Tonny Budiono diduga menerima sejumlah uang suap dari pelaksanaan proyek di lingkungan Ditjen Hubla sejak 2016. Dia menggunakan modus baru dengan dibukakan rekening di sejumlah bank, yang telah diisi sebelumnya oleh si pemberi.
Dari penangkapan di berbagai lokasi, KPK mengamankan 33 tas yang berisi uang dan empat kartu ATM bank yang berbeda. ATM tersebut diketahui dalam penguasaan Tonny Budiono. KPK mengamankan sejumlah uang dan kartu ATM yang totalnya Rp 20 miliar.
Basaria mengungkapkan, 33 tas itu berisi uang dalam pecahan mata uang rupiah, US dolar, pound sterling, euro dan ringgit Malaysia senilai Rp 18,9 miliar dan dalam rekening Bank Mandiri terdapat sisa saldo Rp 1,174 miliar.
Tonny Budiono sebagai pihak penerima diduga melanggar Pasal 12 huruf a atau huruf b atau Pasal 11 dan Pasal 12 b Undang-Undang Nomor 31 tahun 1999 tentang Pemberantasan Tindak Pidana Korupsi sebagaimana telah diubah dengan Undang-Undang Nomor 20 Tahun 2001.

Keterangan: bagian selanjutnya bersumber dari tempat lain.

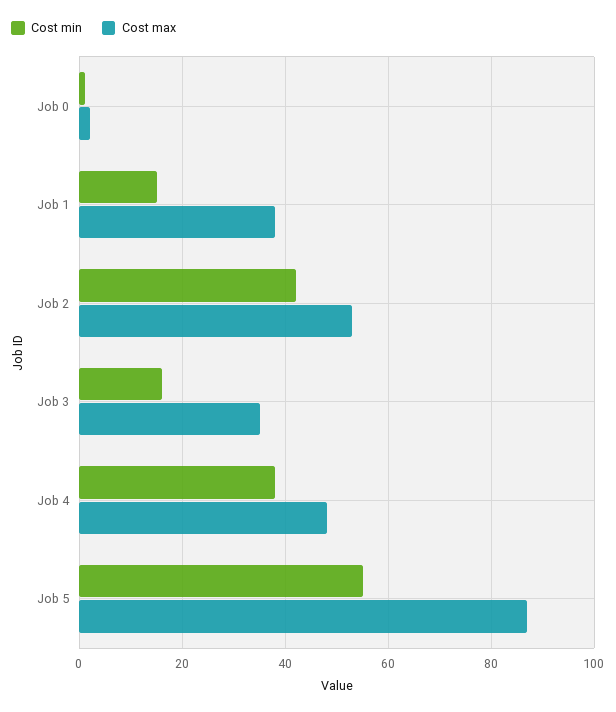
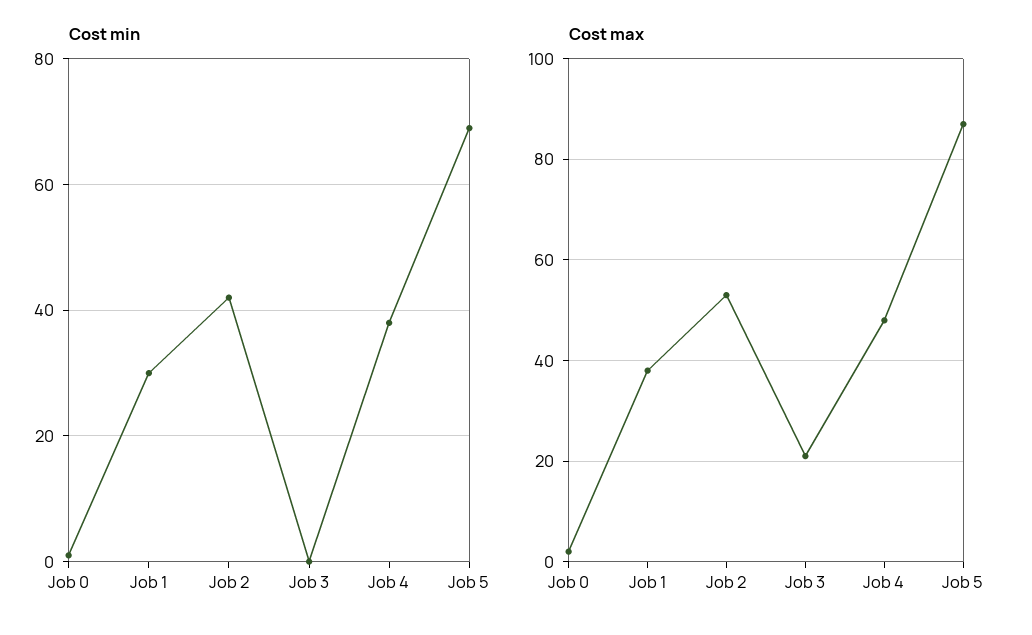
Cost min, Job 1: 15 -> 30
Cost min, Job 3: 15 -> 0
Cost max, Job 3: 35 -> 20
Cost min, Job 5: 55 -> 70

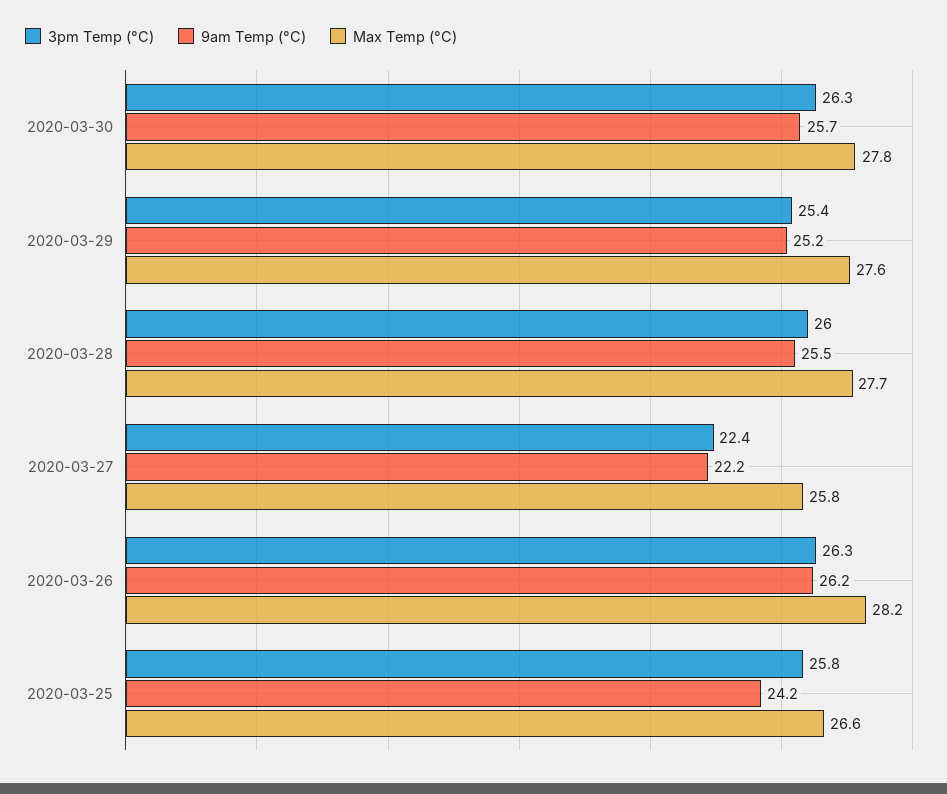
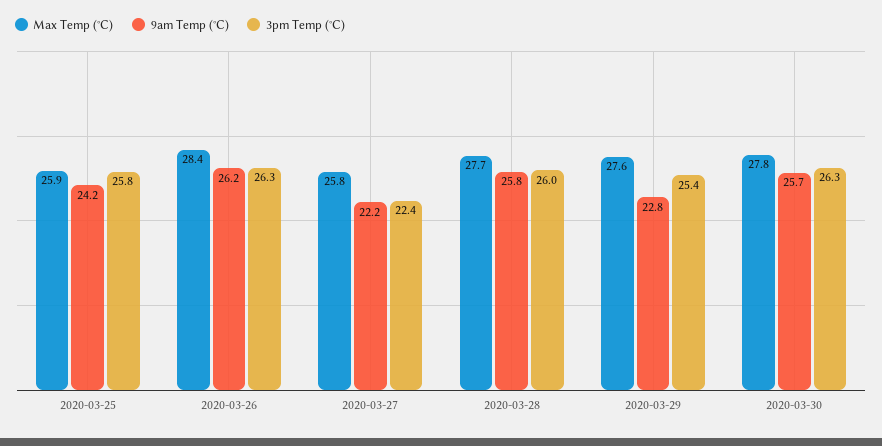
9am Temp (°C), 2020-03-29: 25.2 -> 22.8
9am Temp (°C), 2020-03-28: 25.5 -> 25.8
Max Temp (°C), 2020-03-26: 28.2 -> 28.4
Max Temp (°C), 2020-03-25: 26.6 -> 25.9

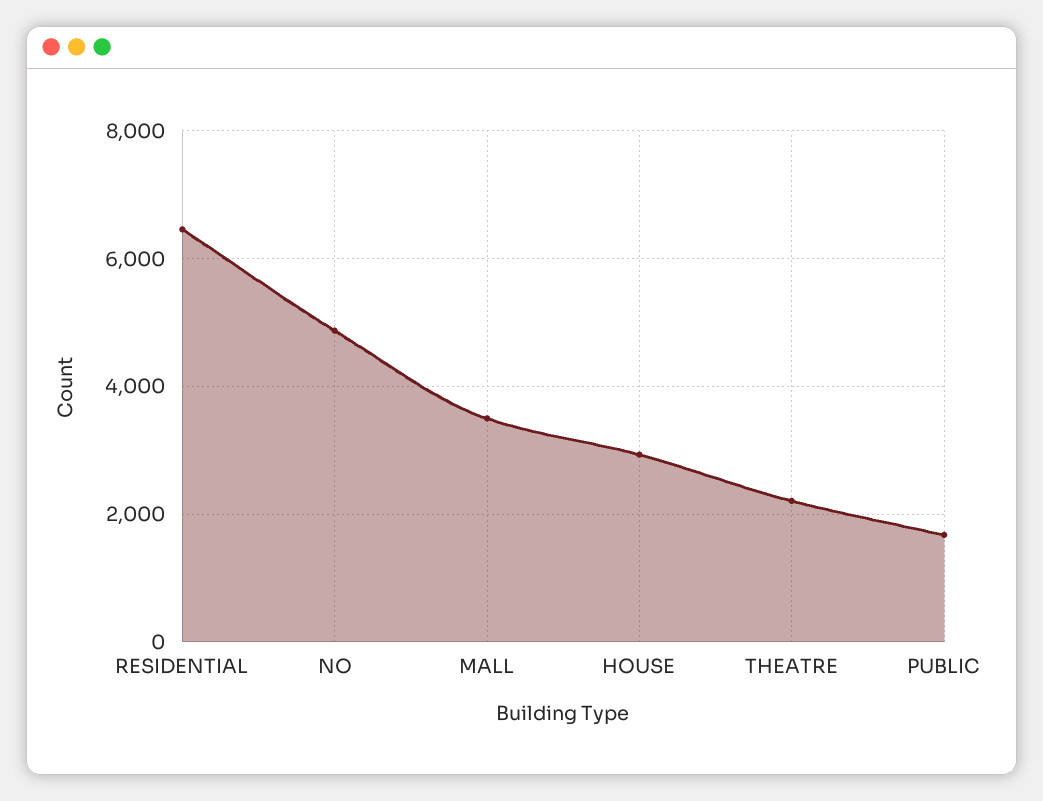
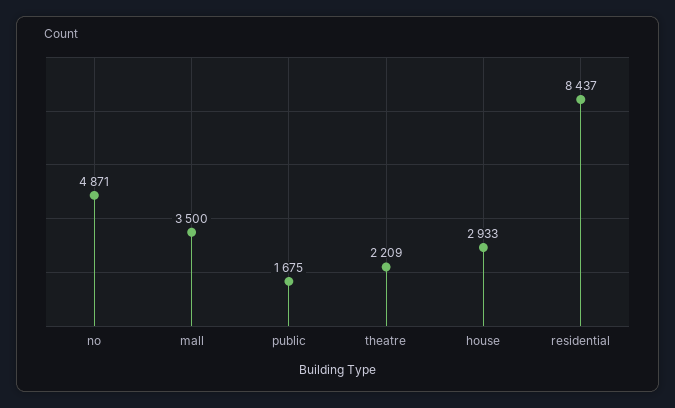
RESIDENTIAL: 6400 -> 8437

Sebagai pihak yang diduga pemberi, Adiputra disangka KPK melanggar Pasal 5 ayat 1 huruf a atau huruf b atau Pasal 13 Undang-Undang Nomor 31 tahun 1999 tentang Pemberantasan Tindak Pidana Korupsi sebagaimana telah diubah dengan Undang-Undang Nomor 20 Tahun 2001 jo Pasal 55 ayat 1 ke 1 KUHP.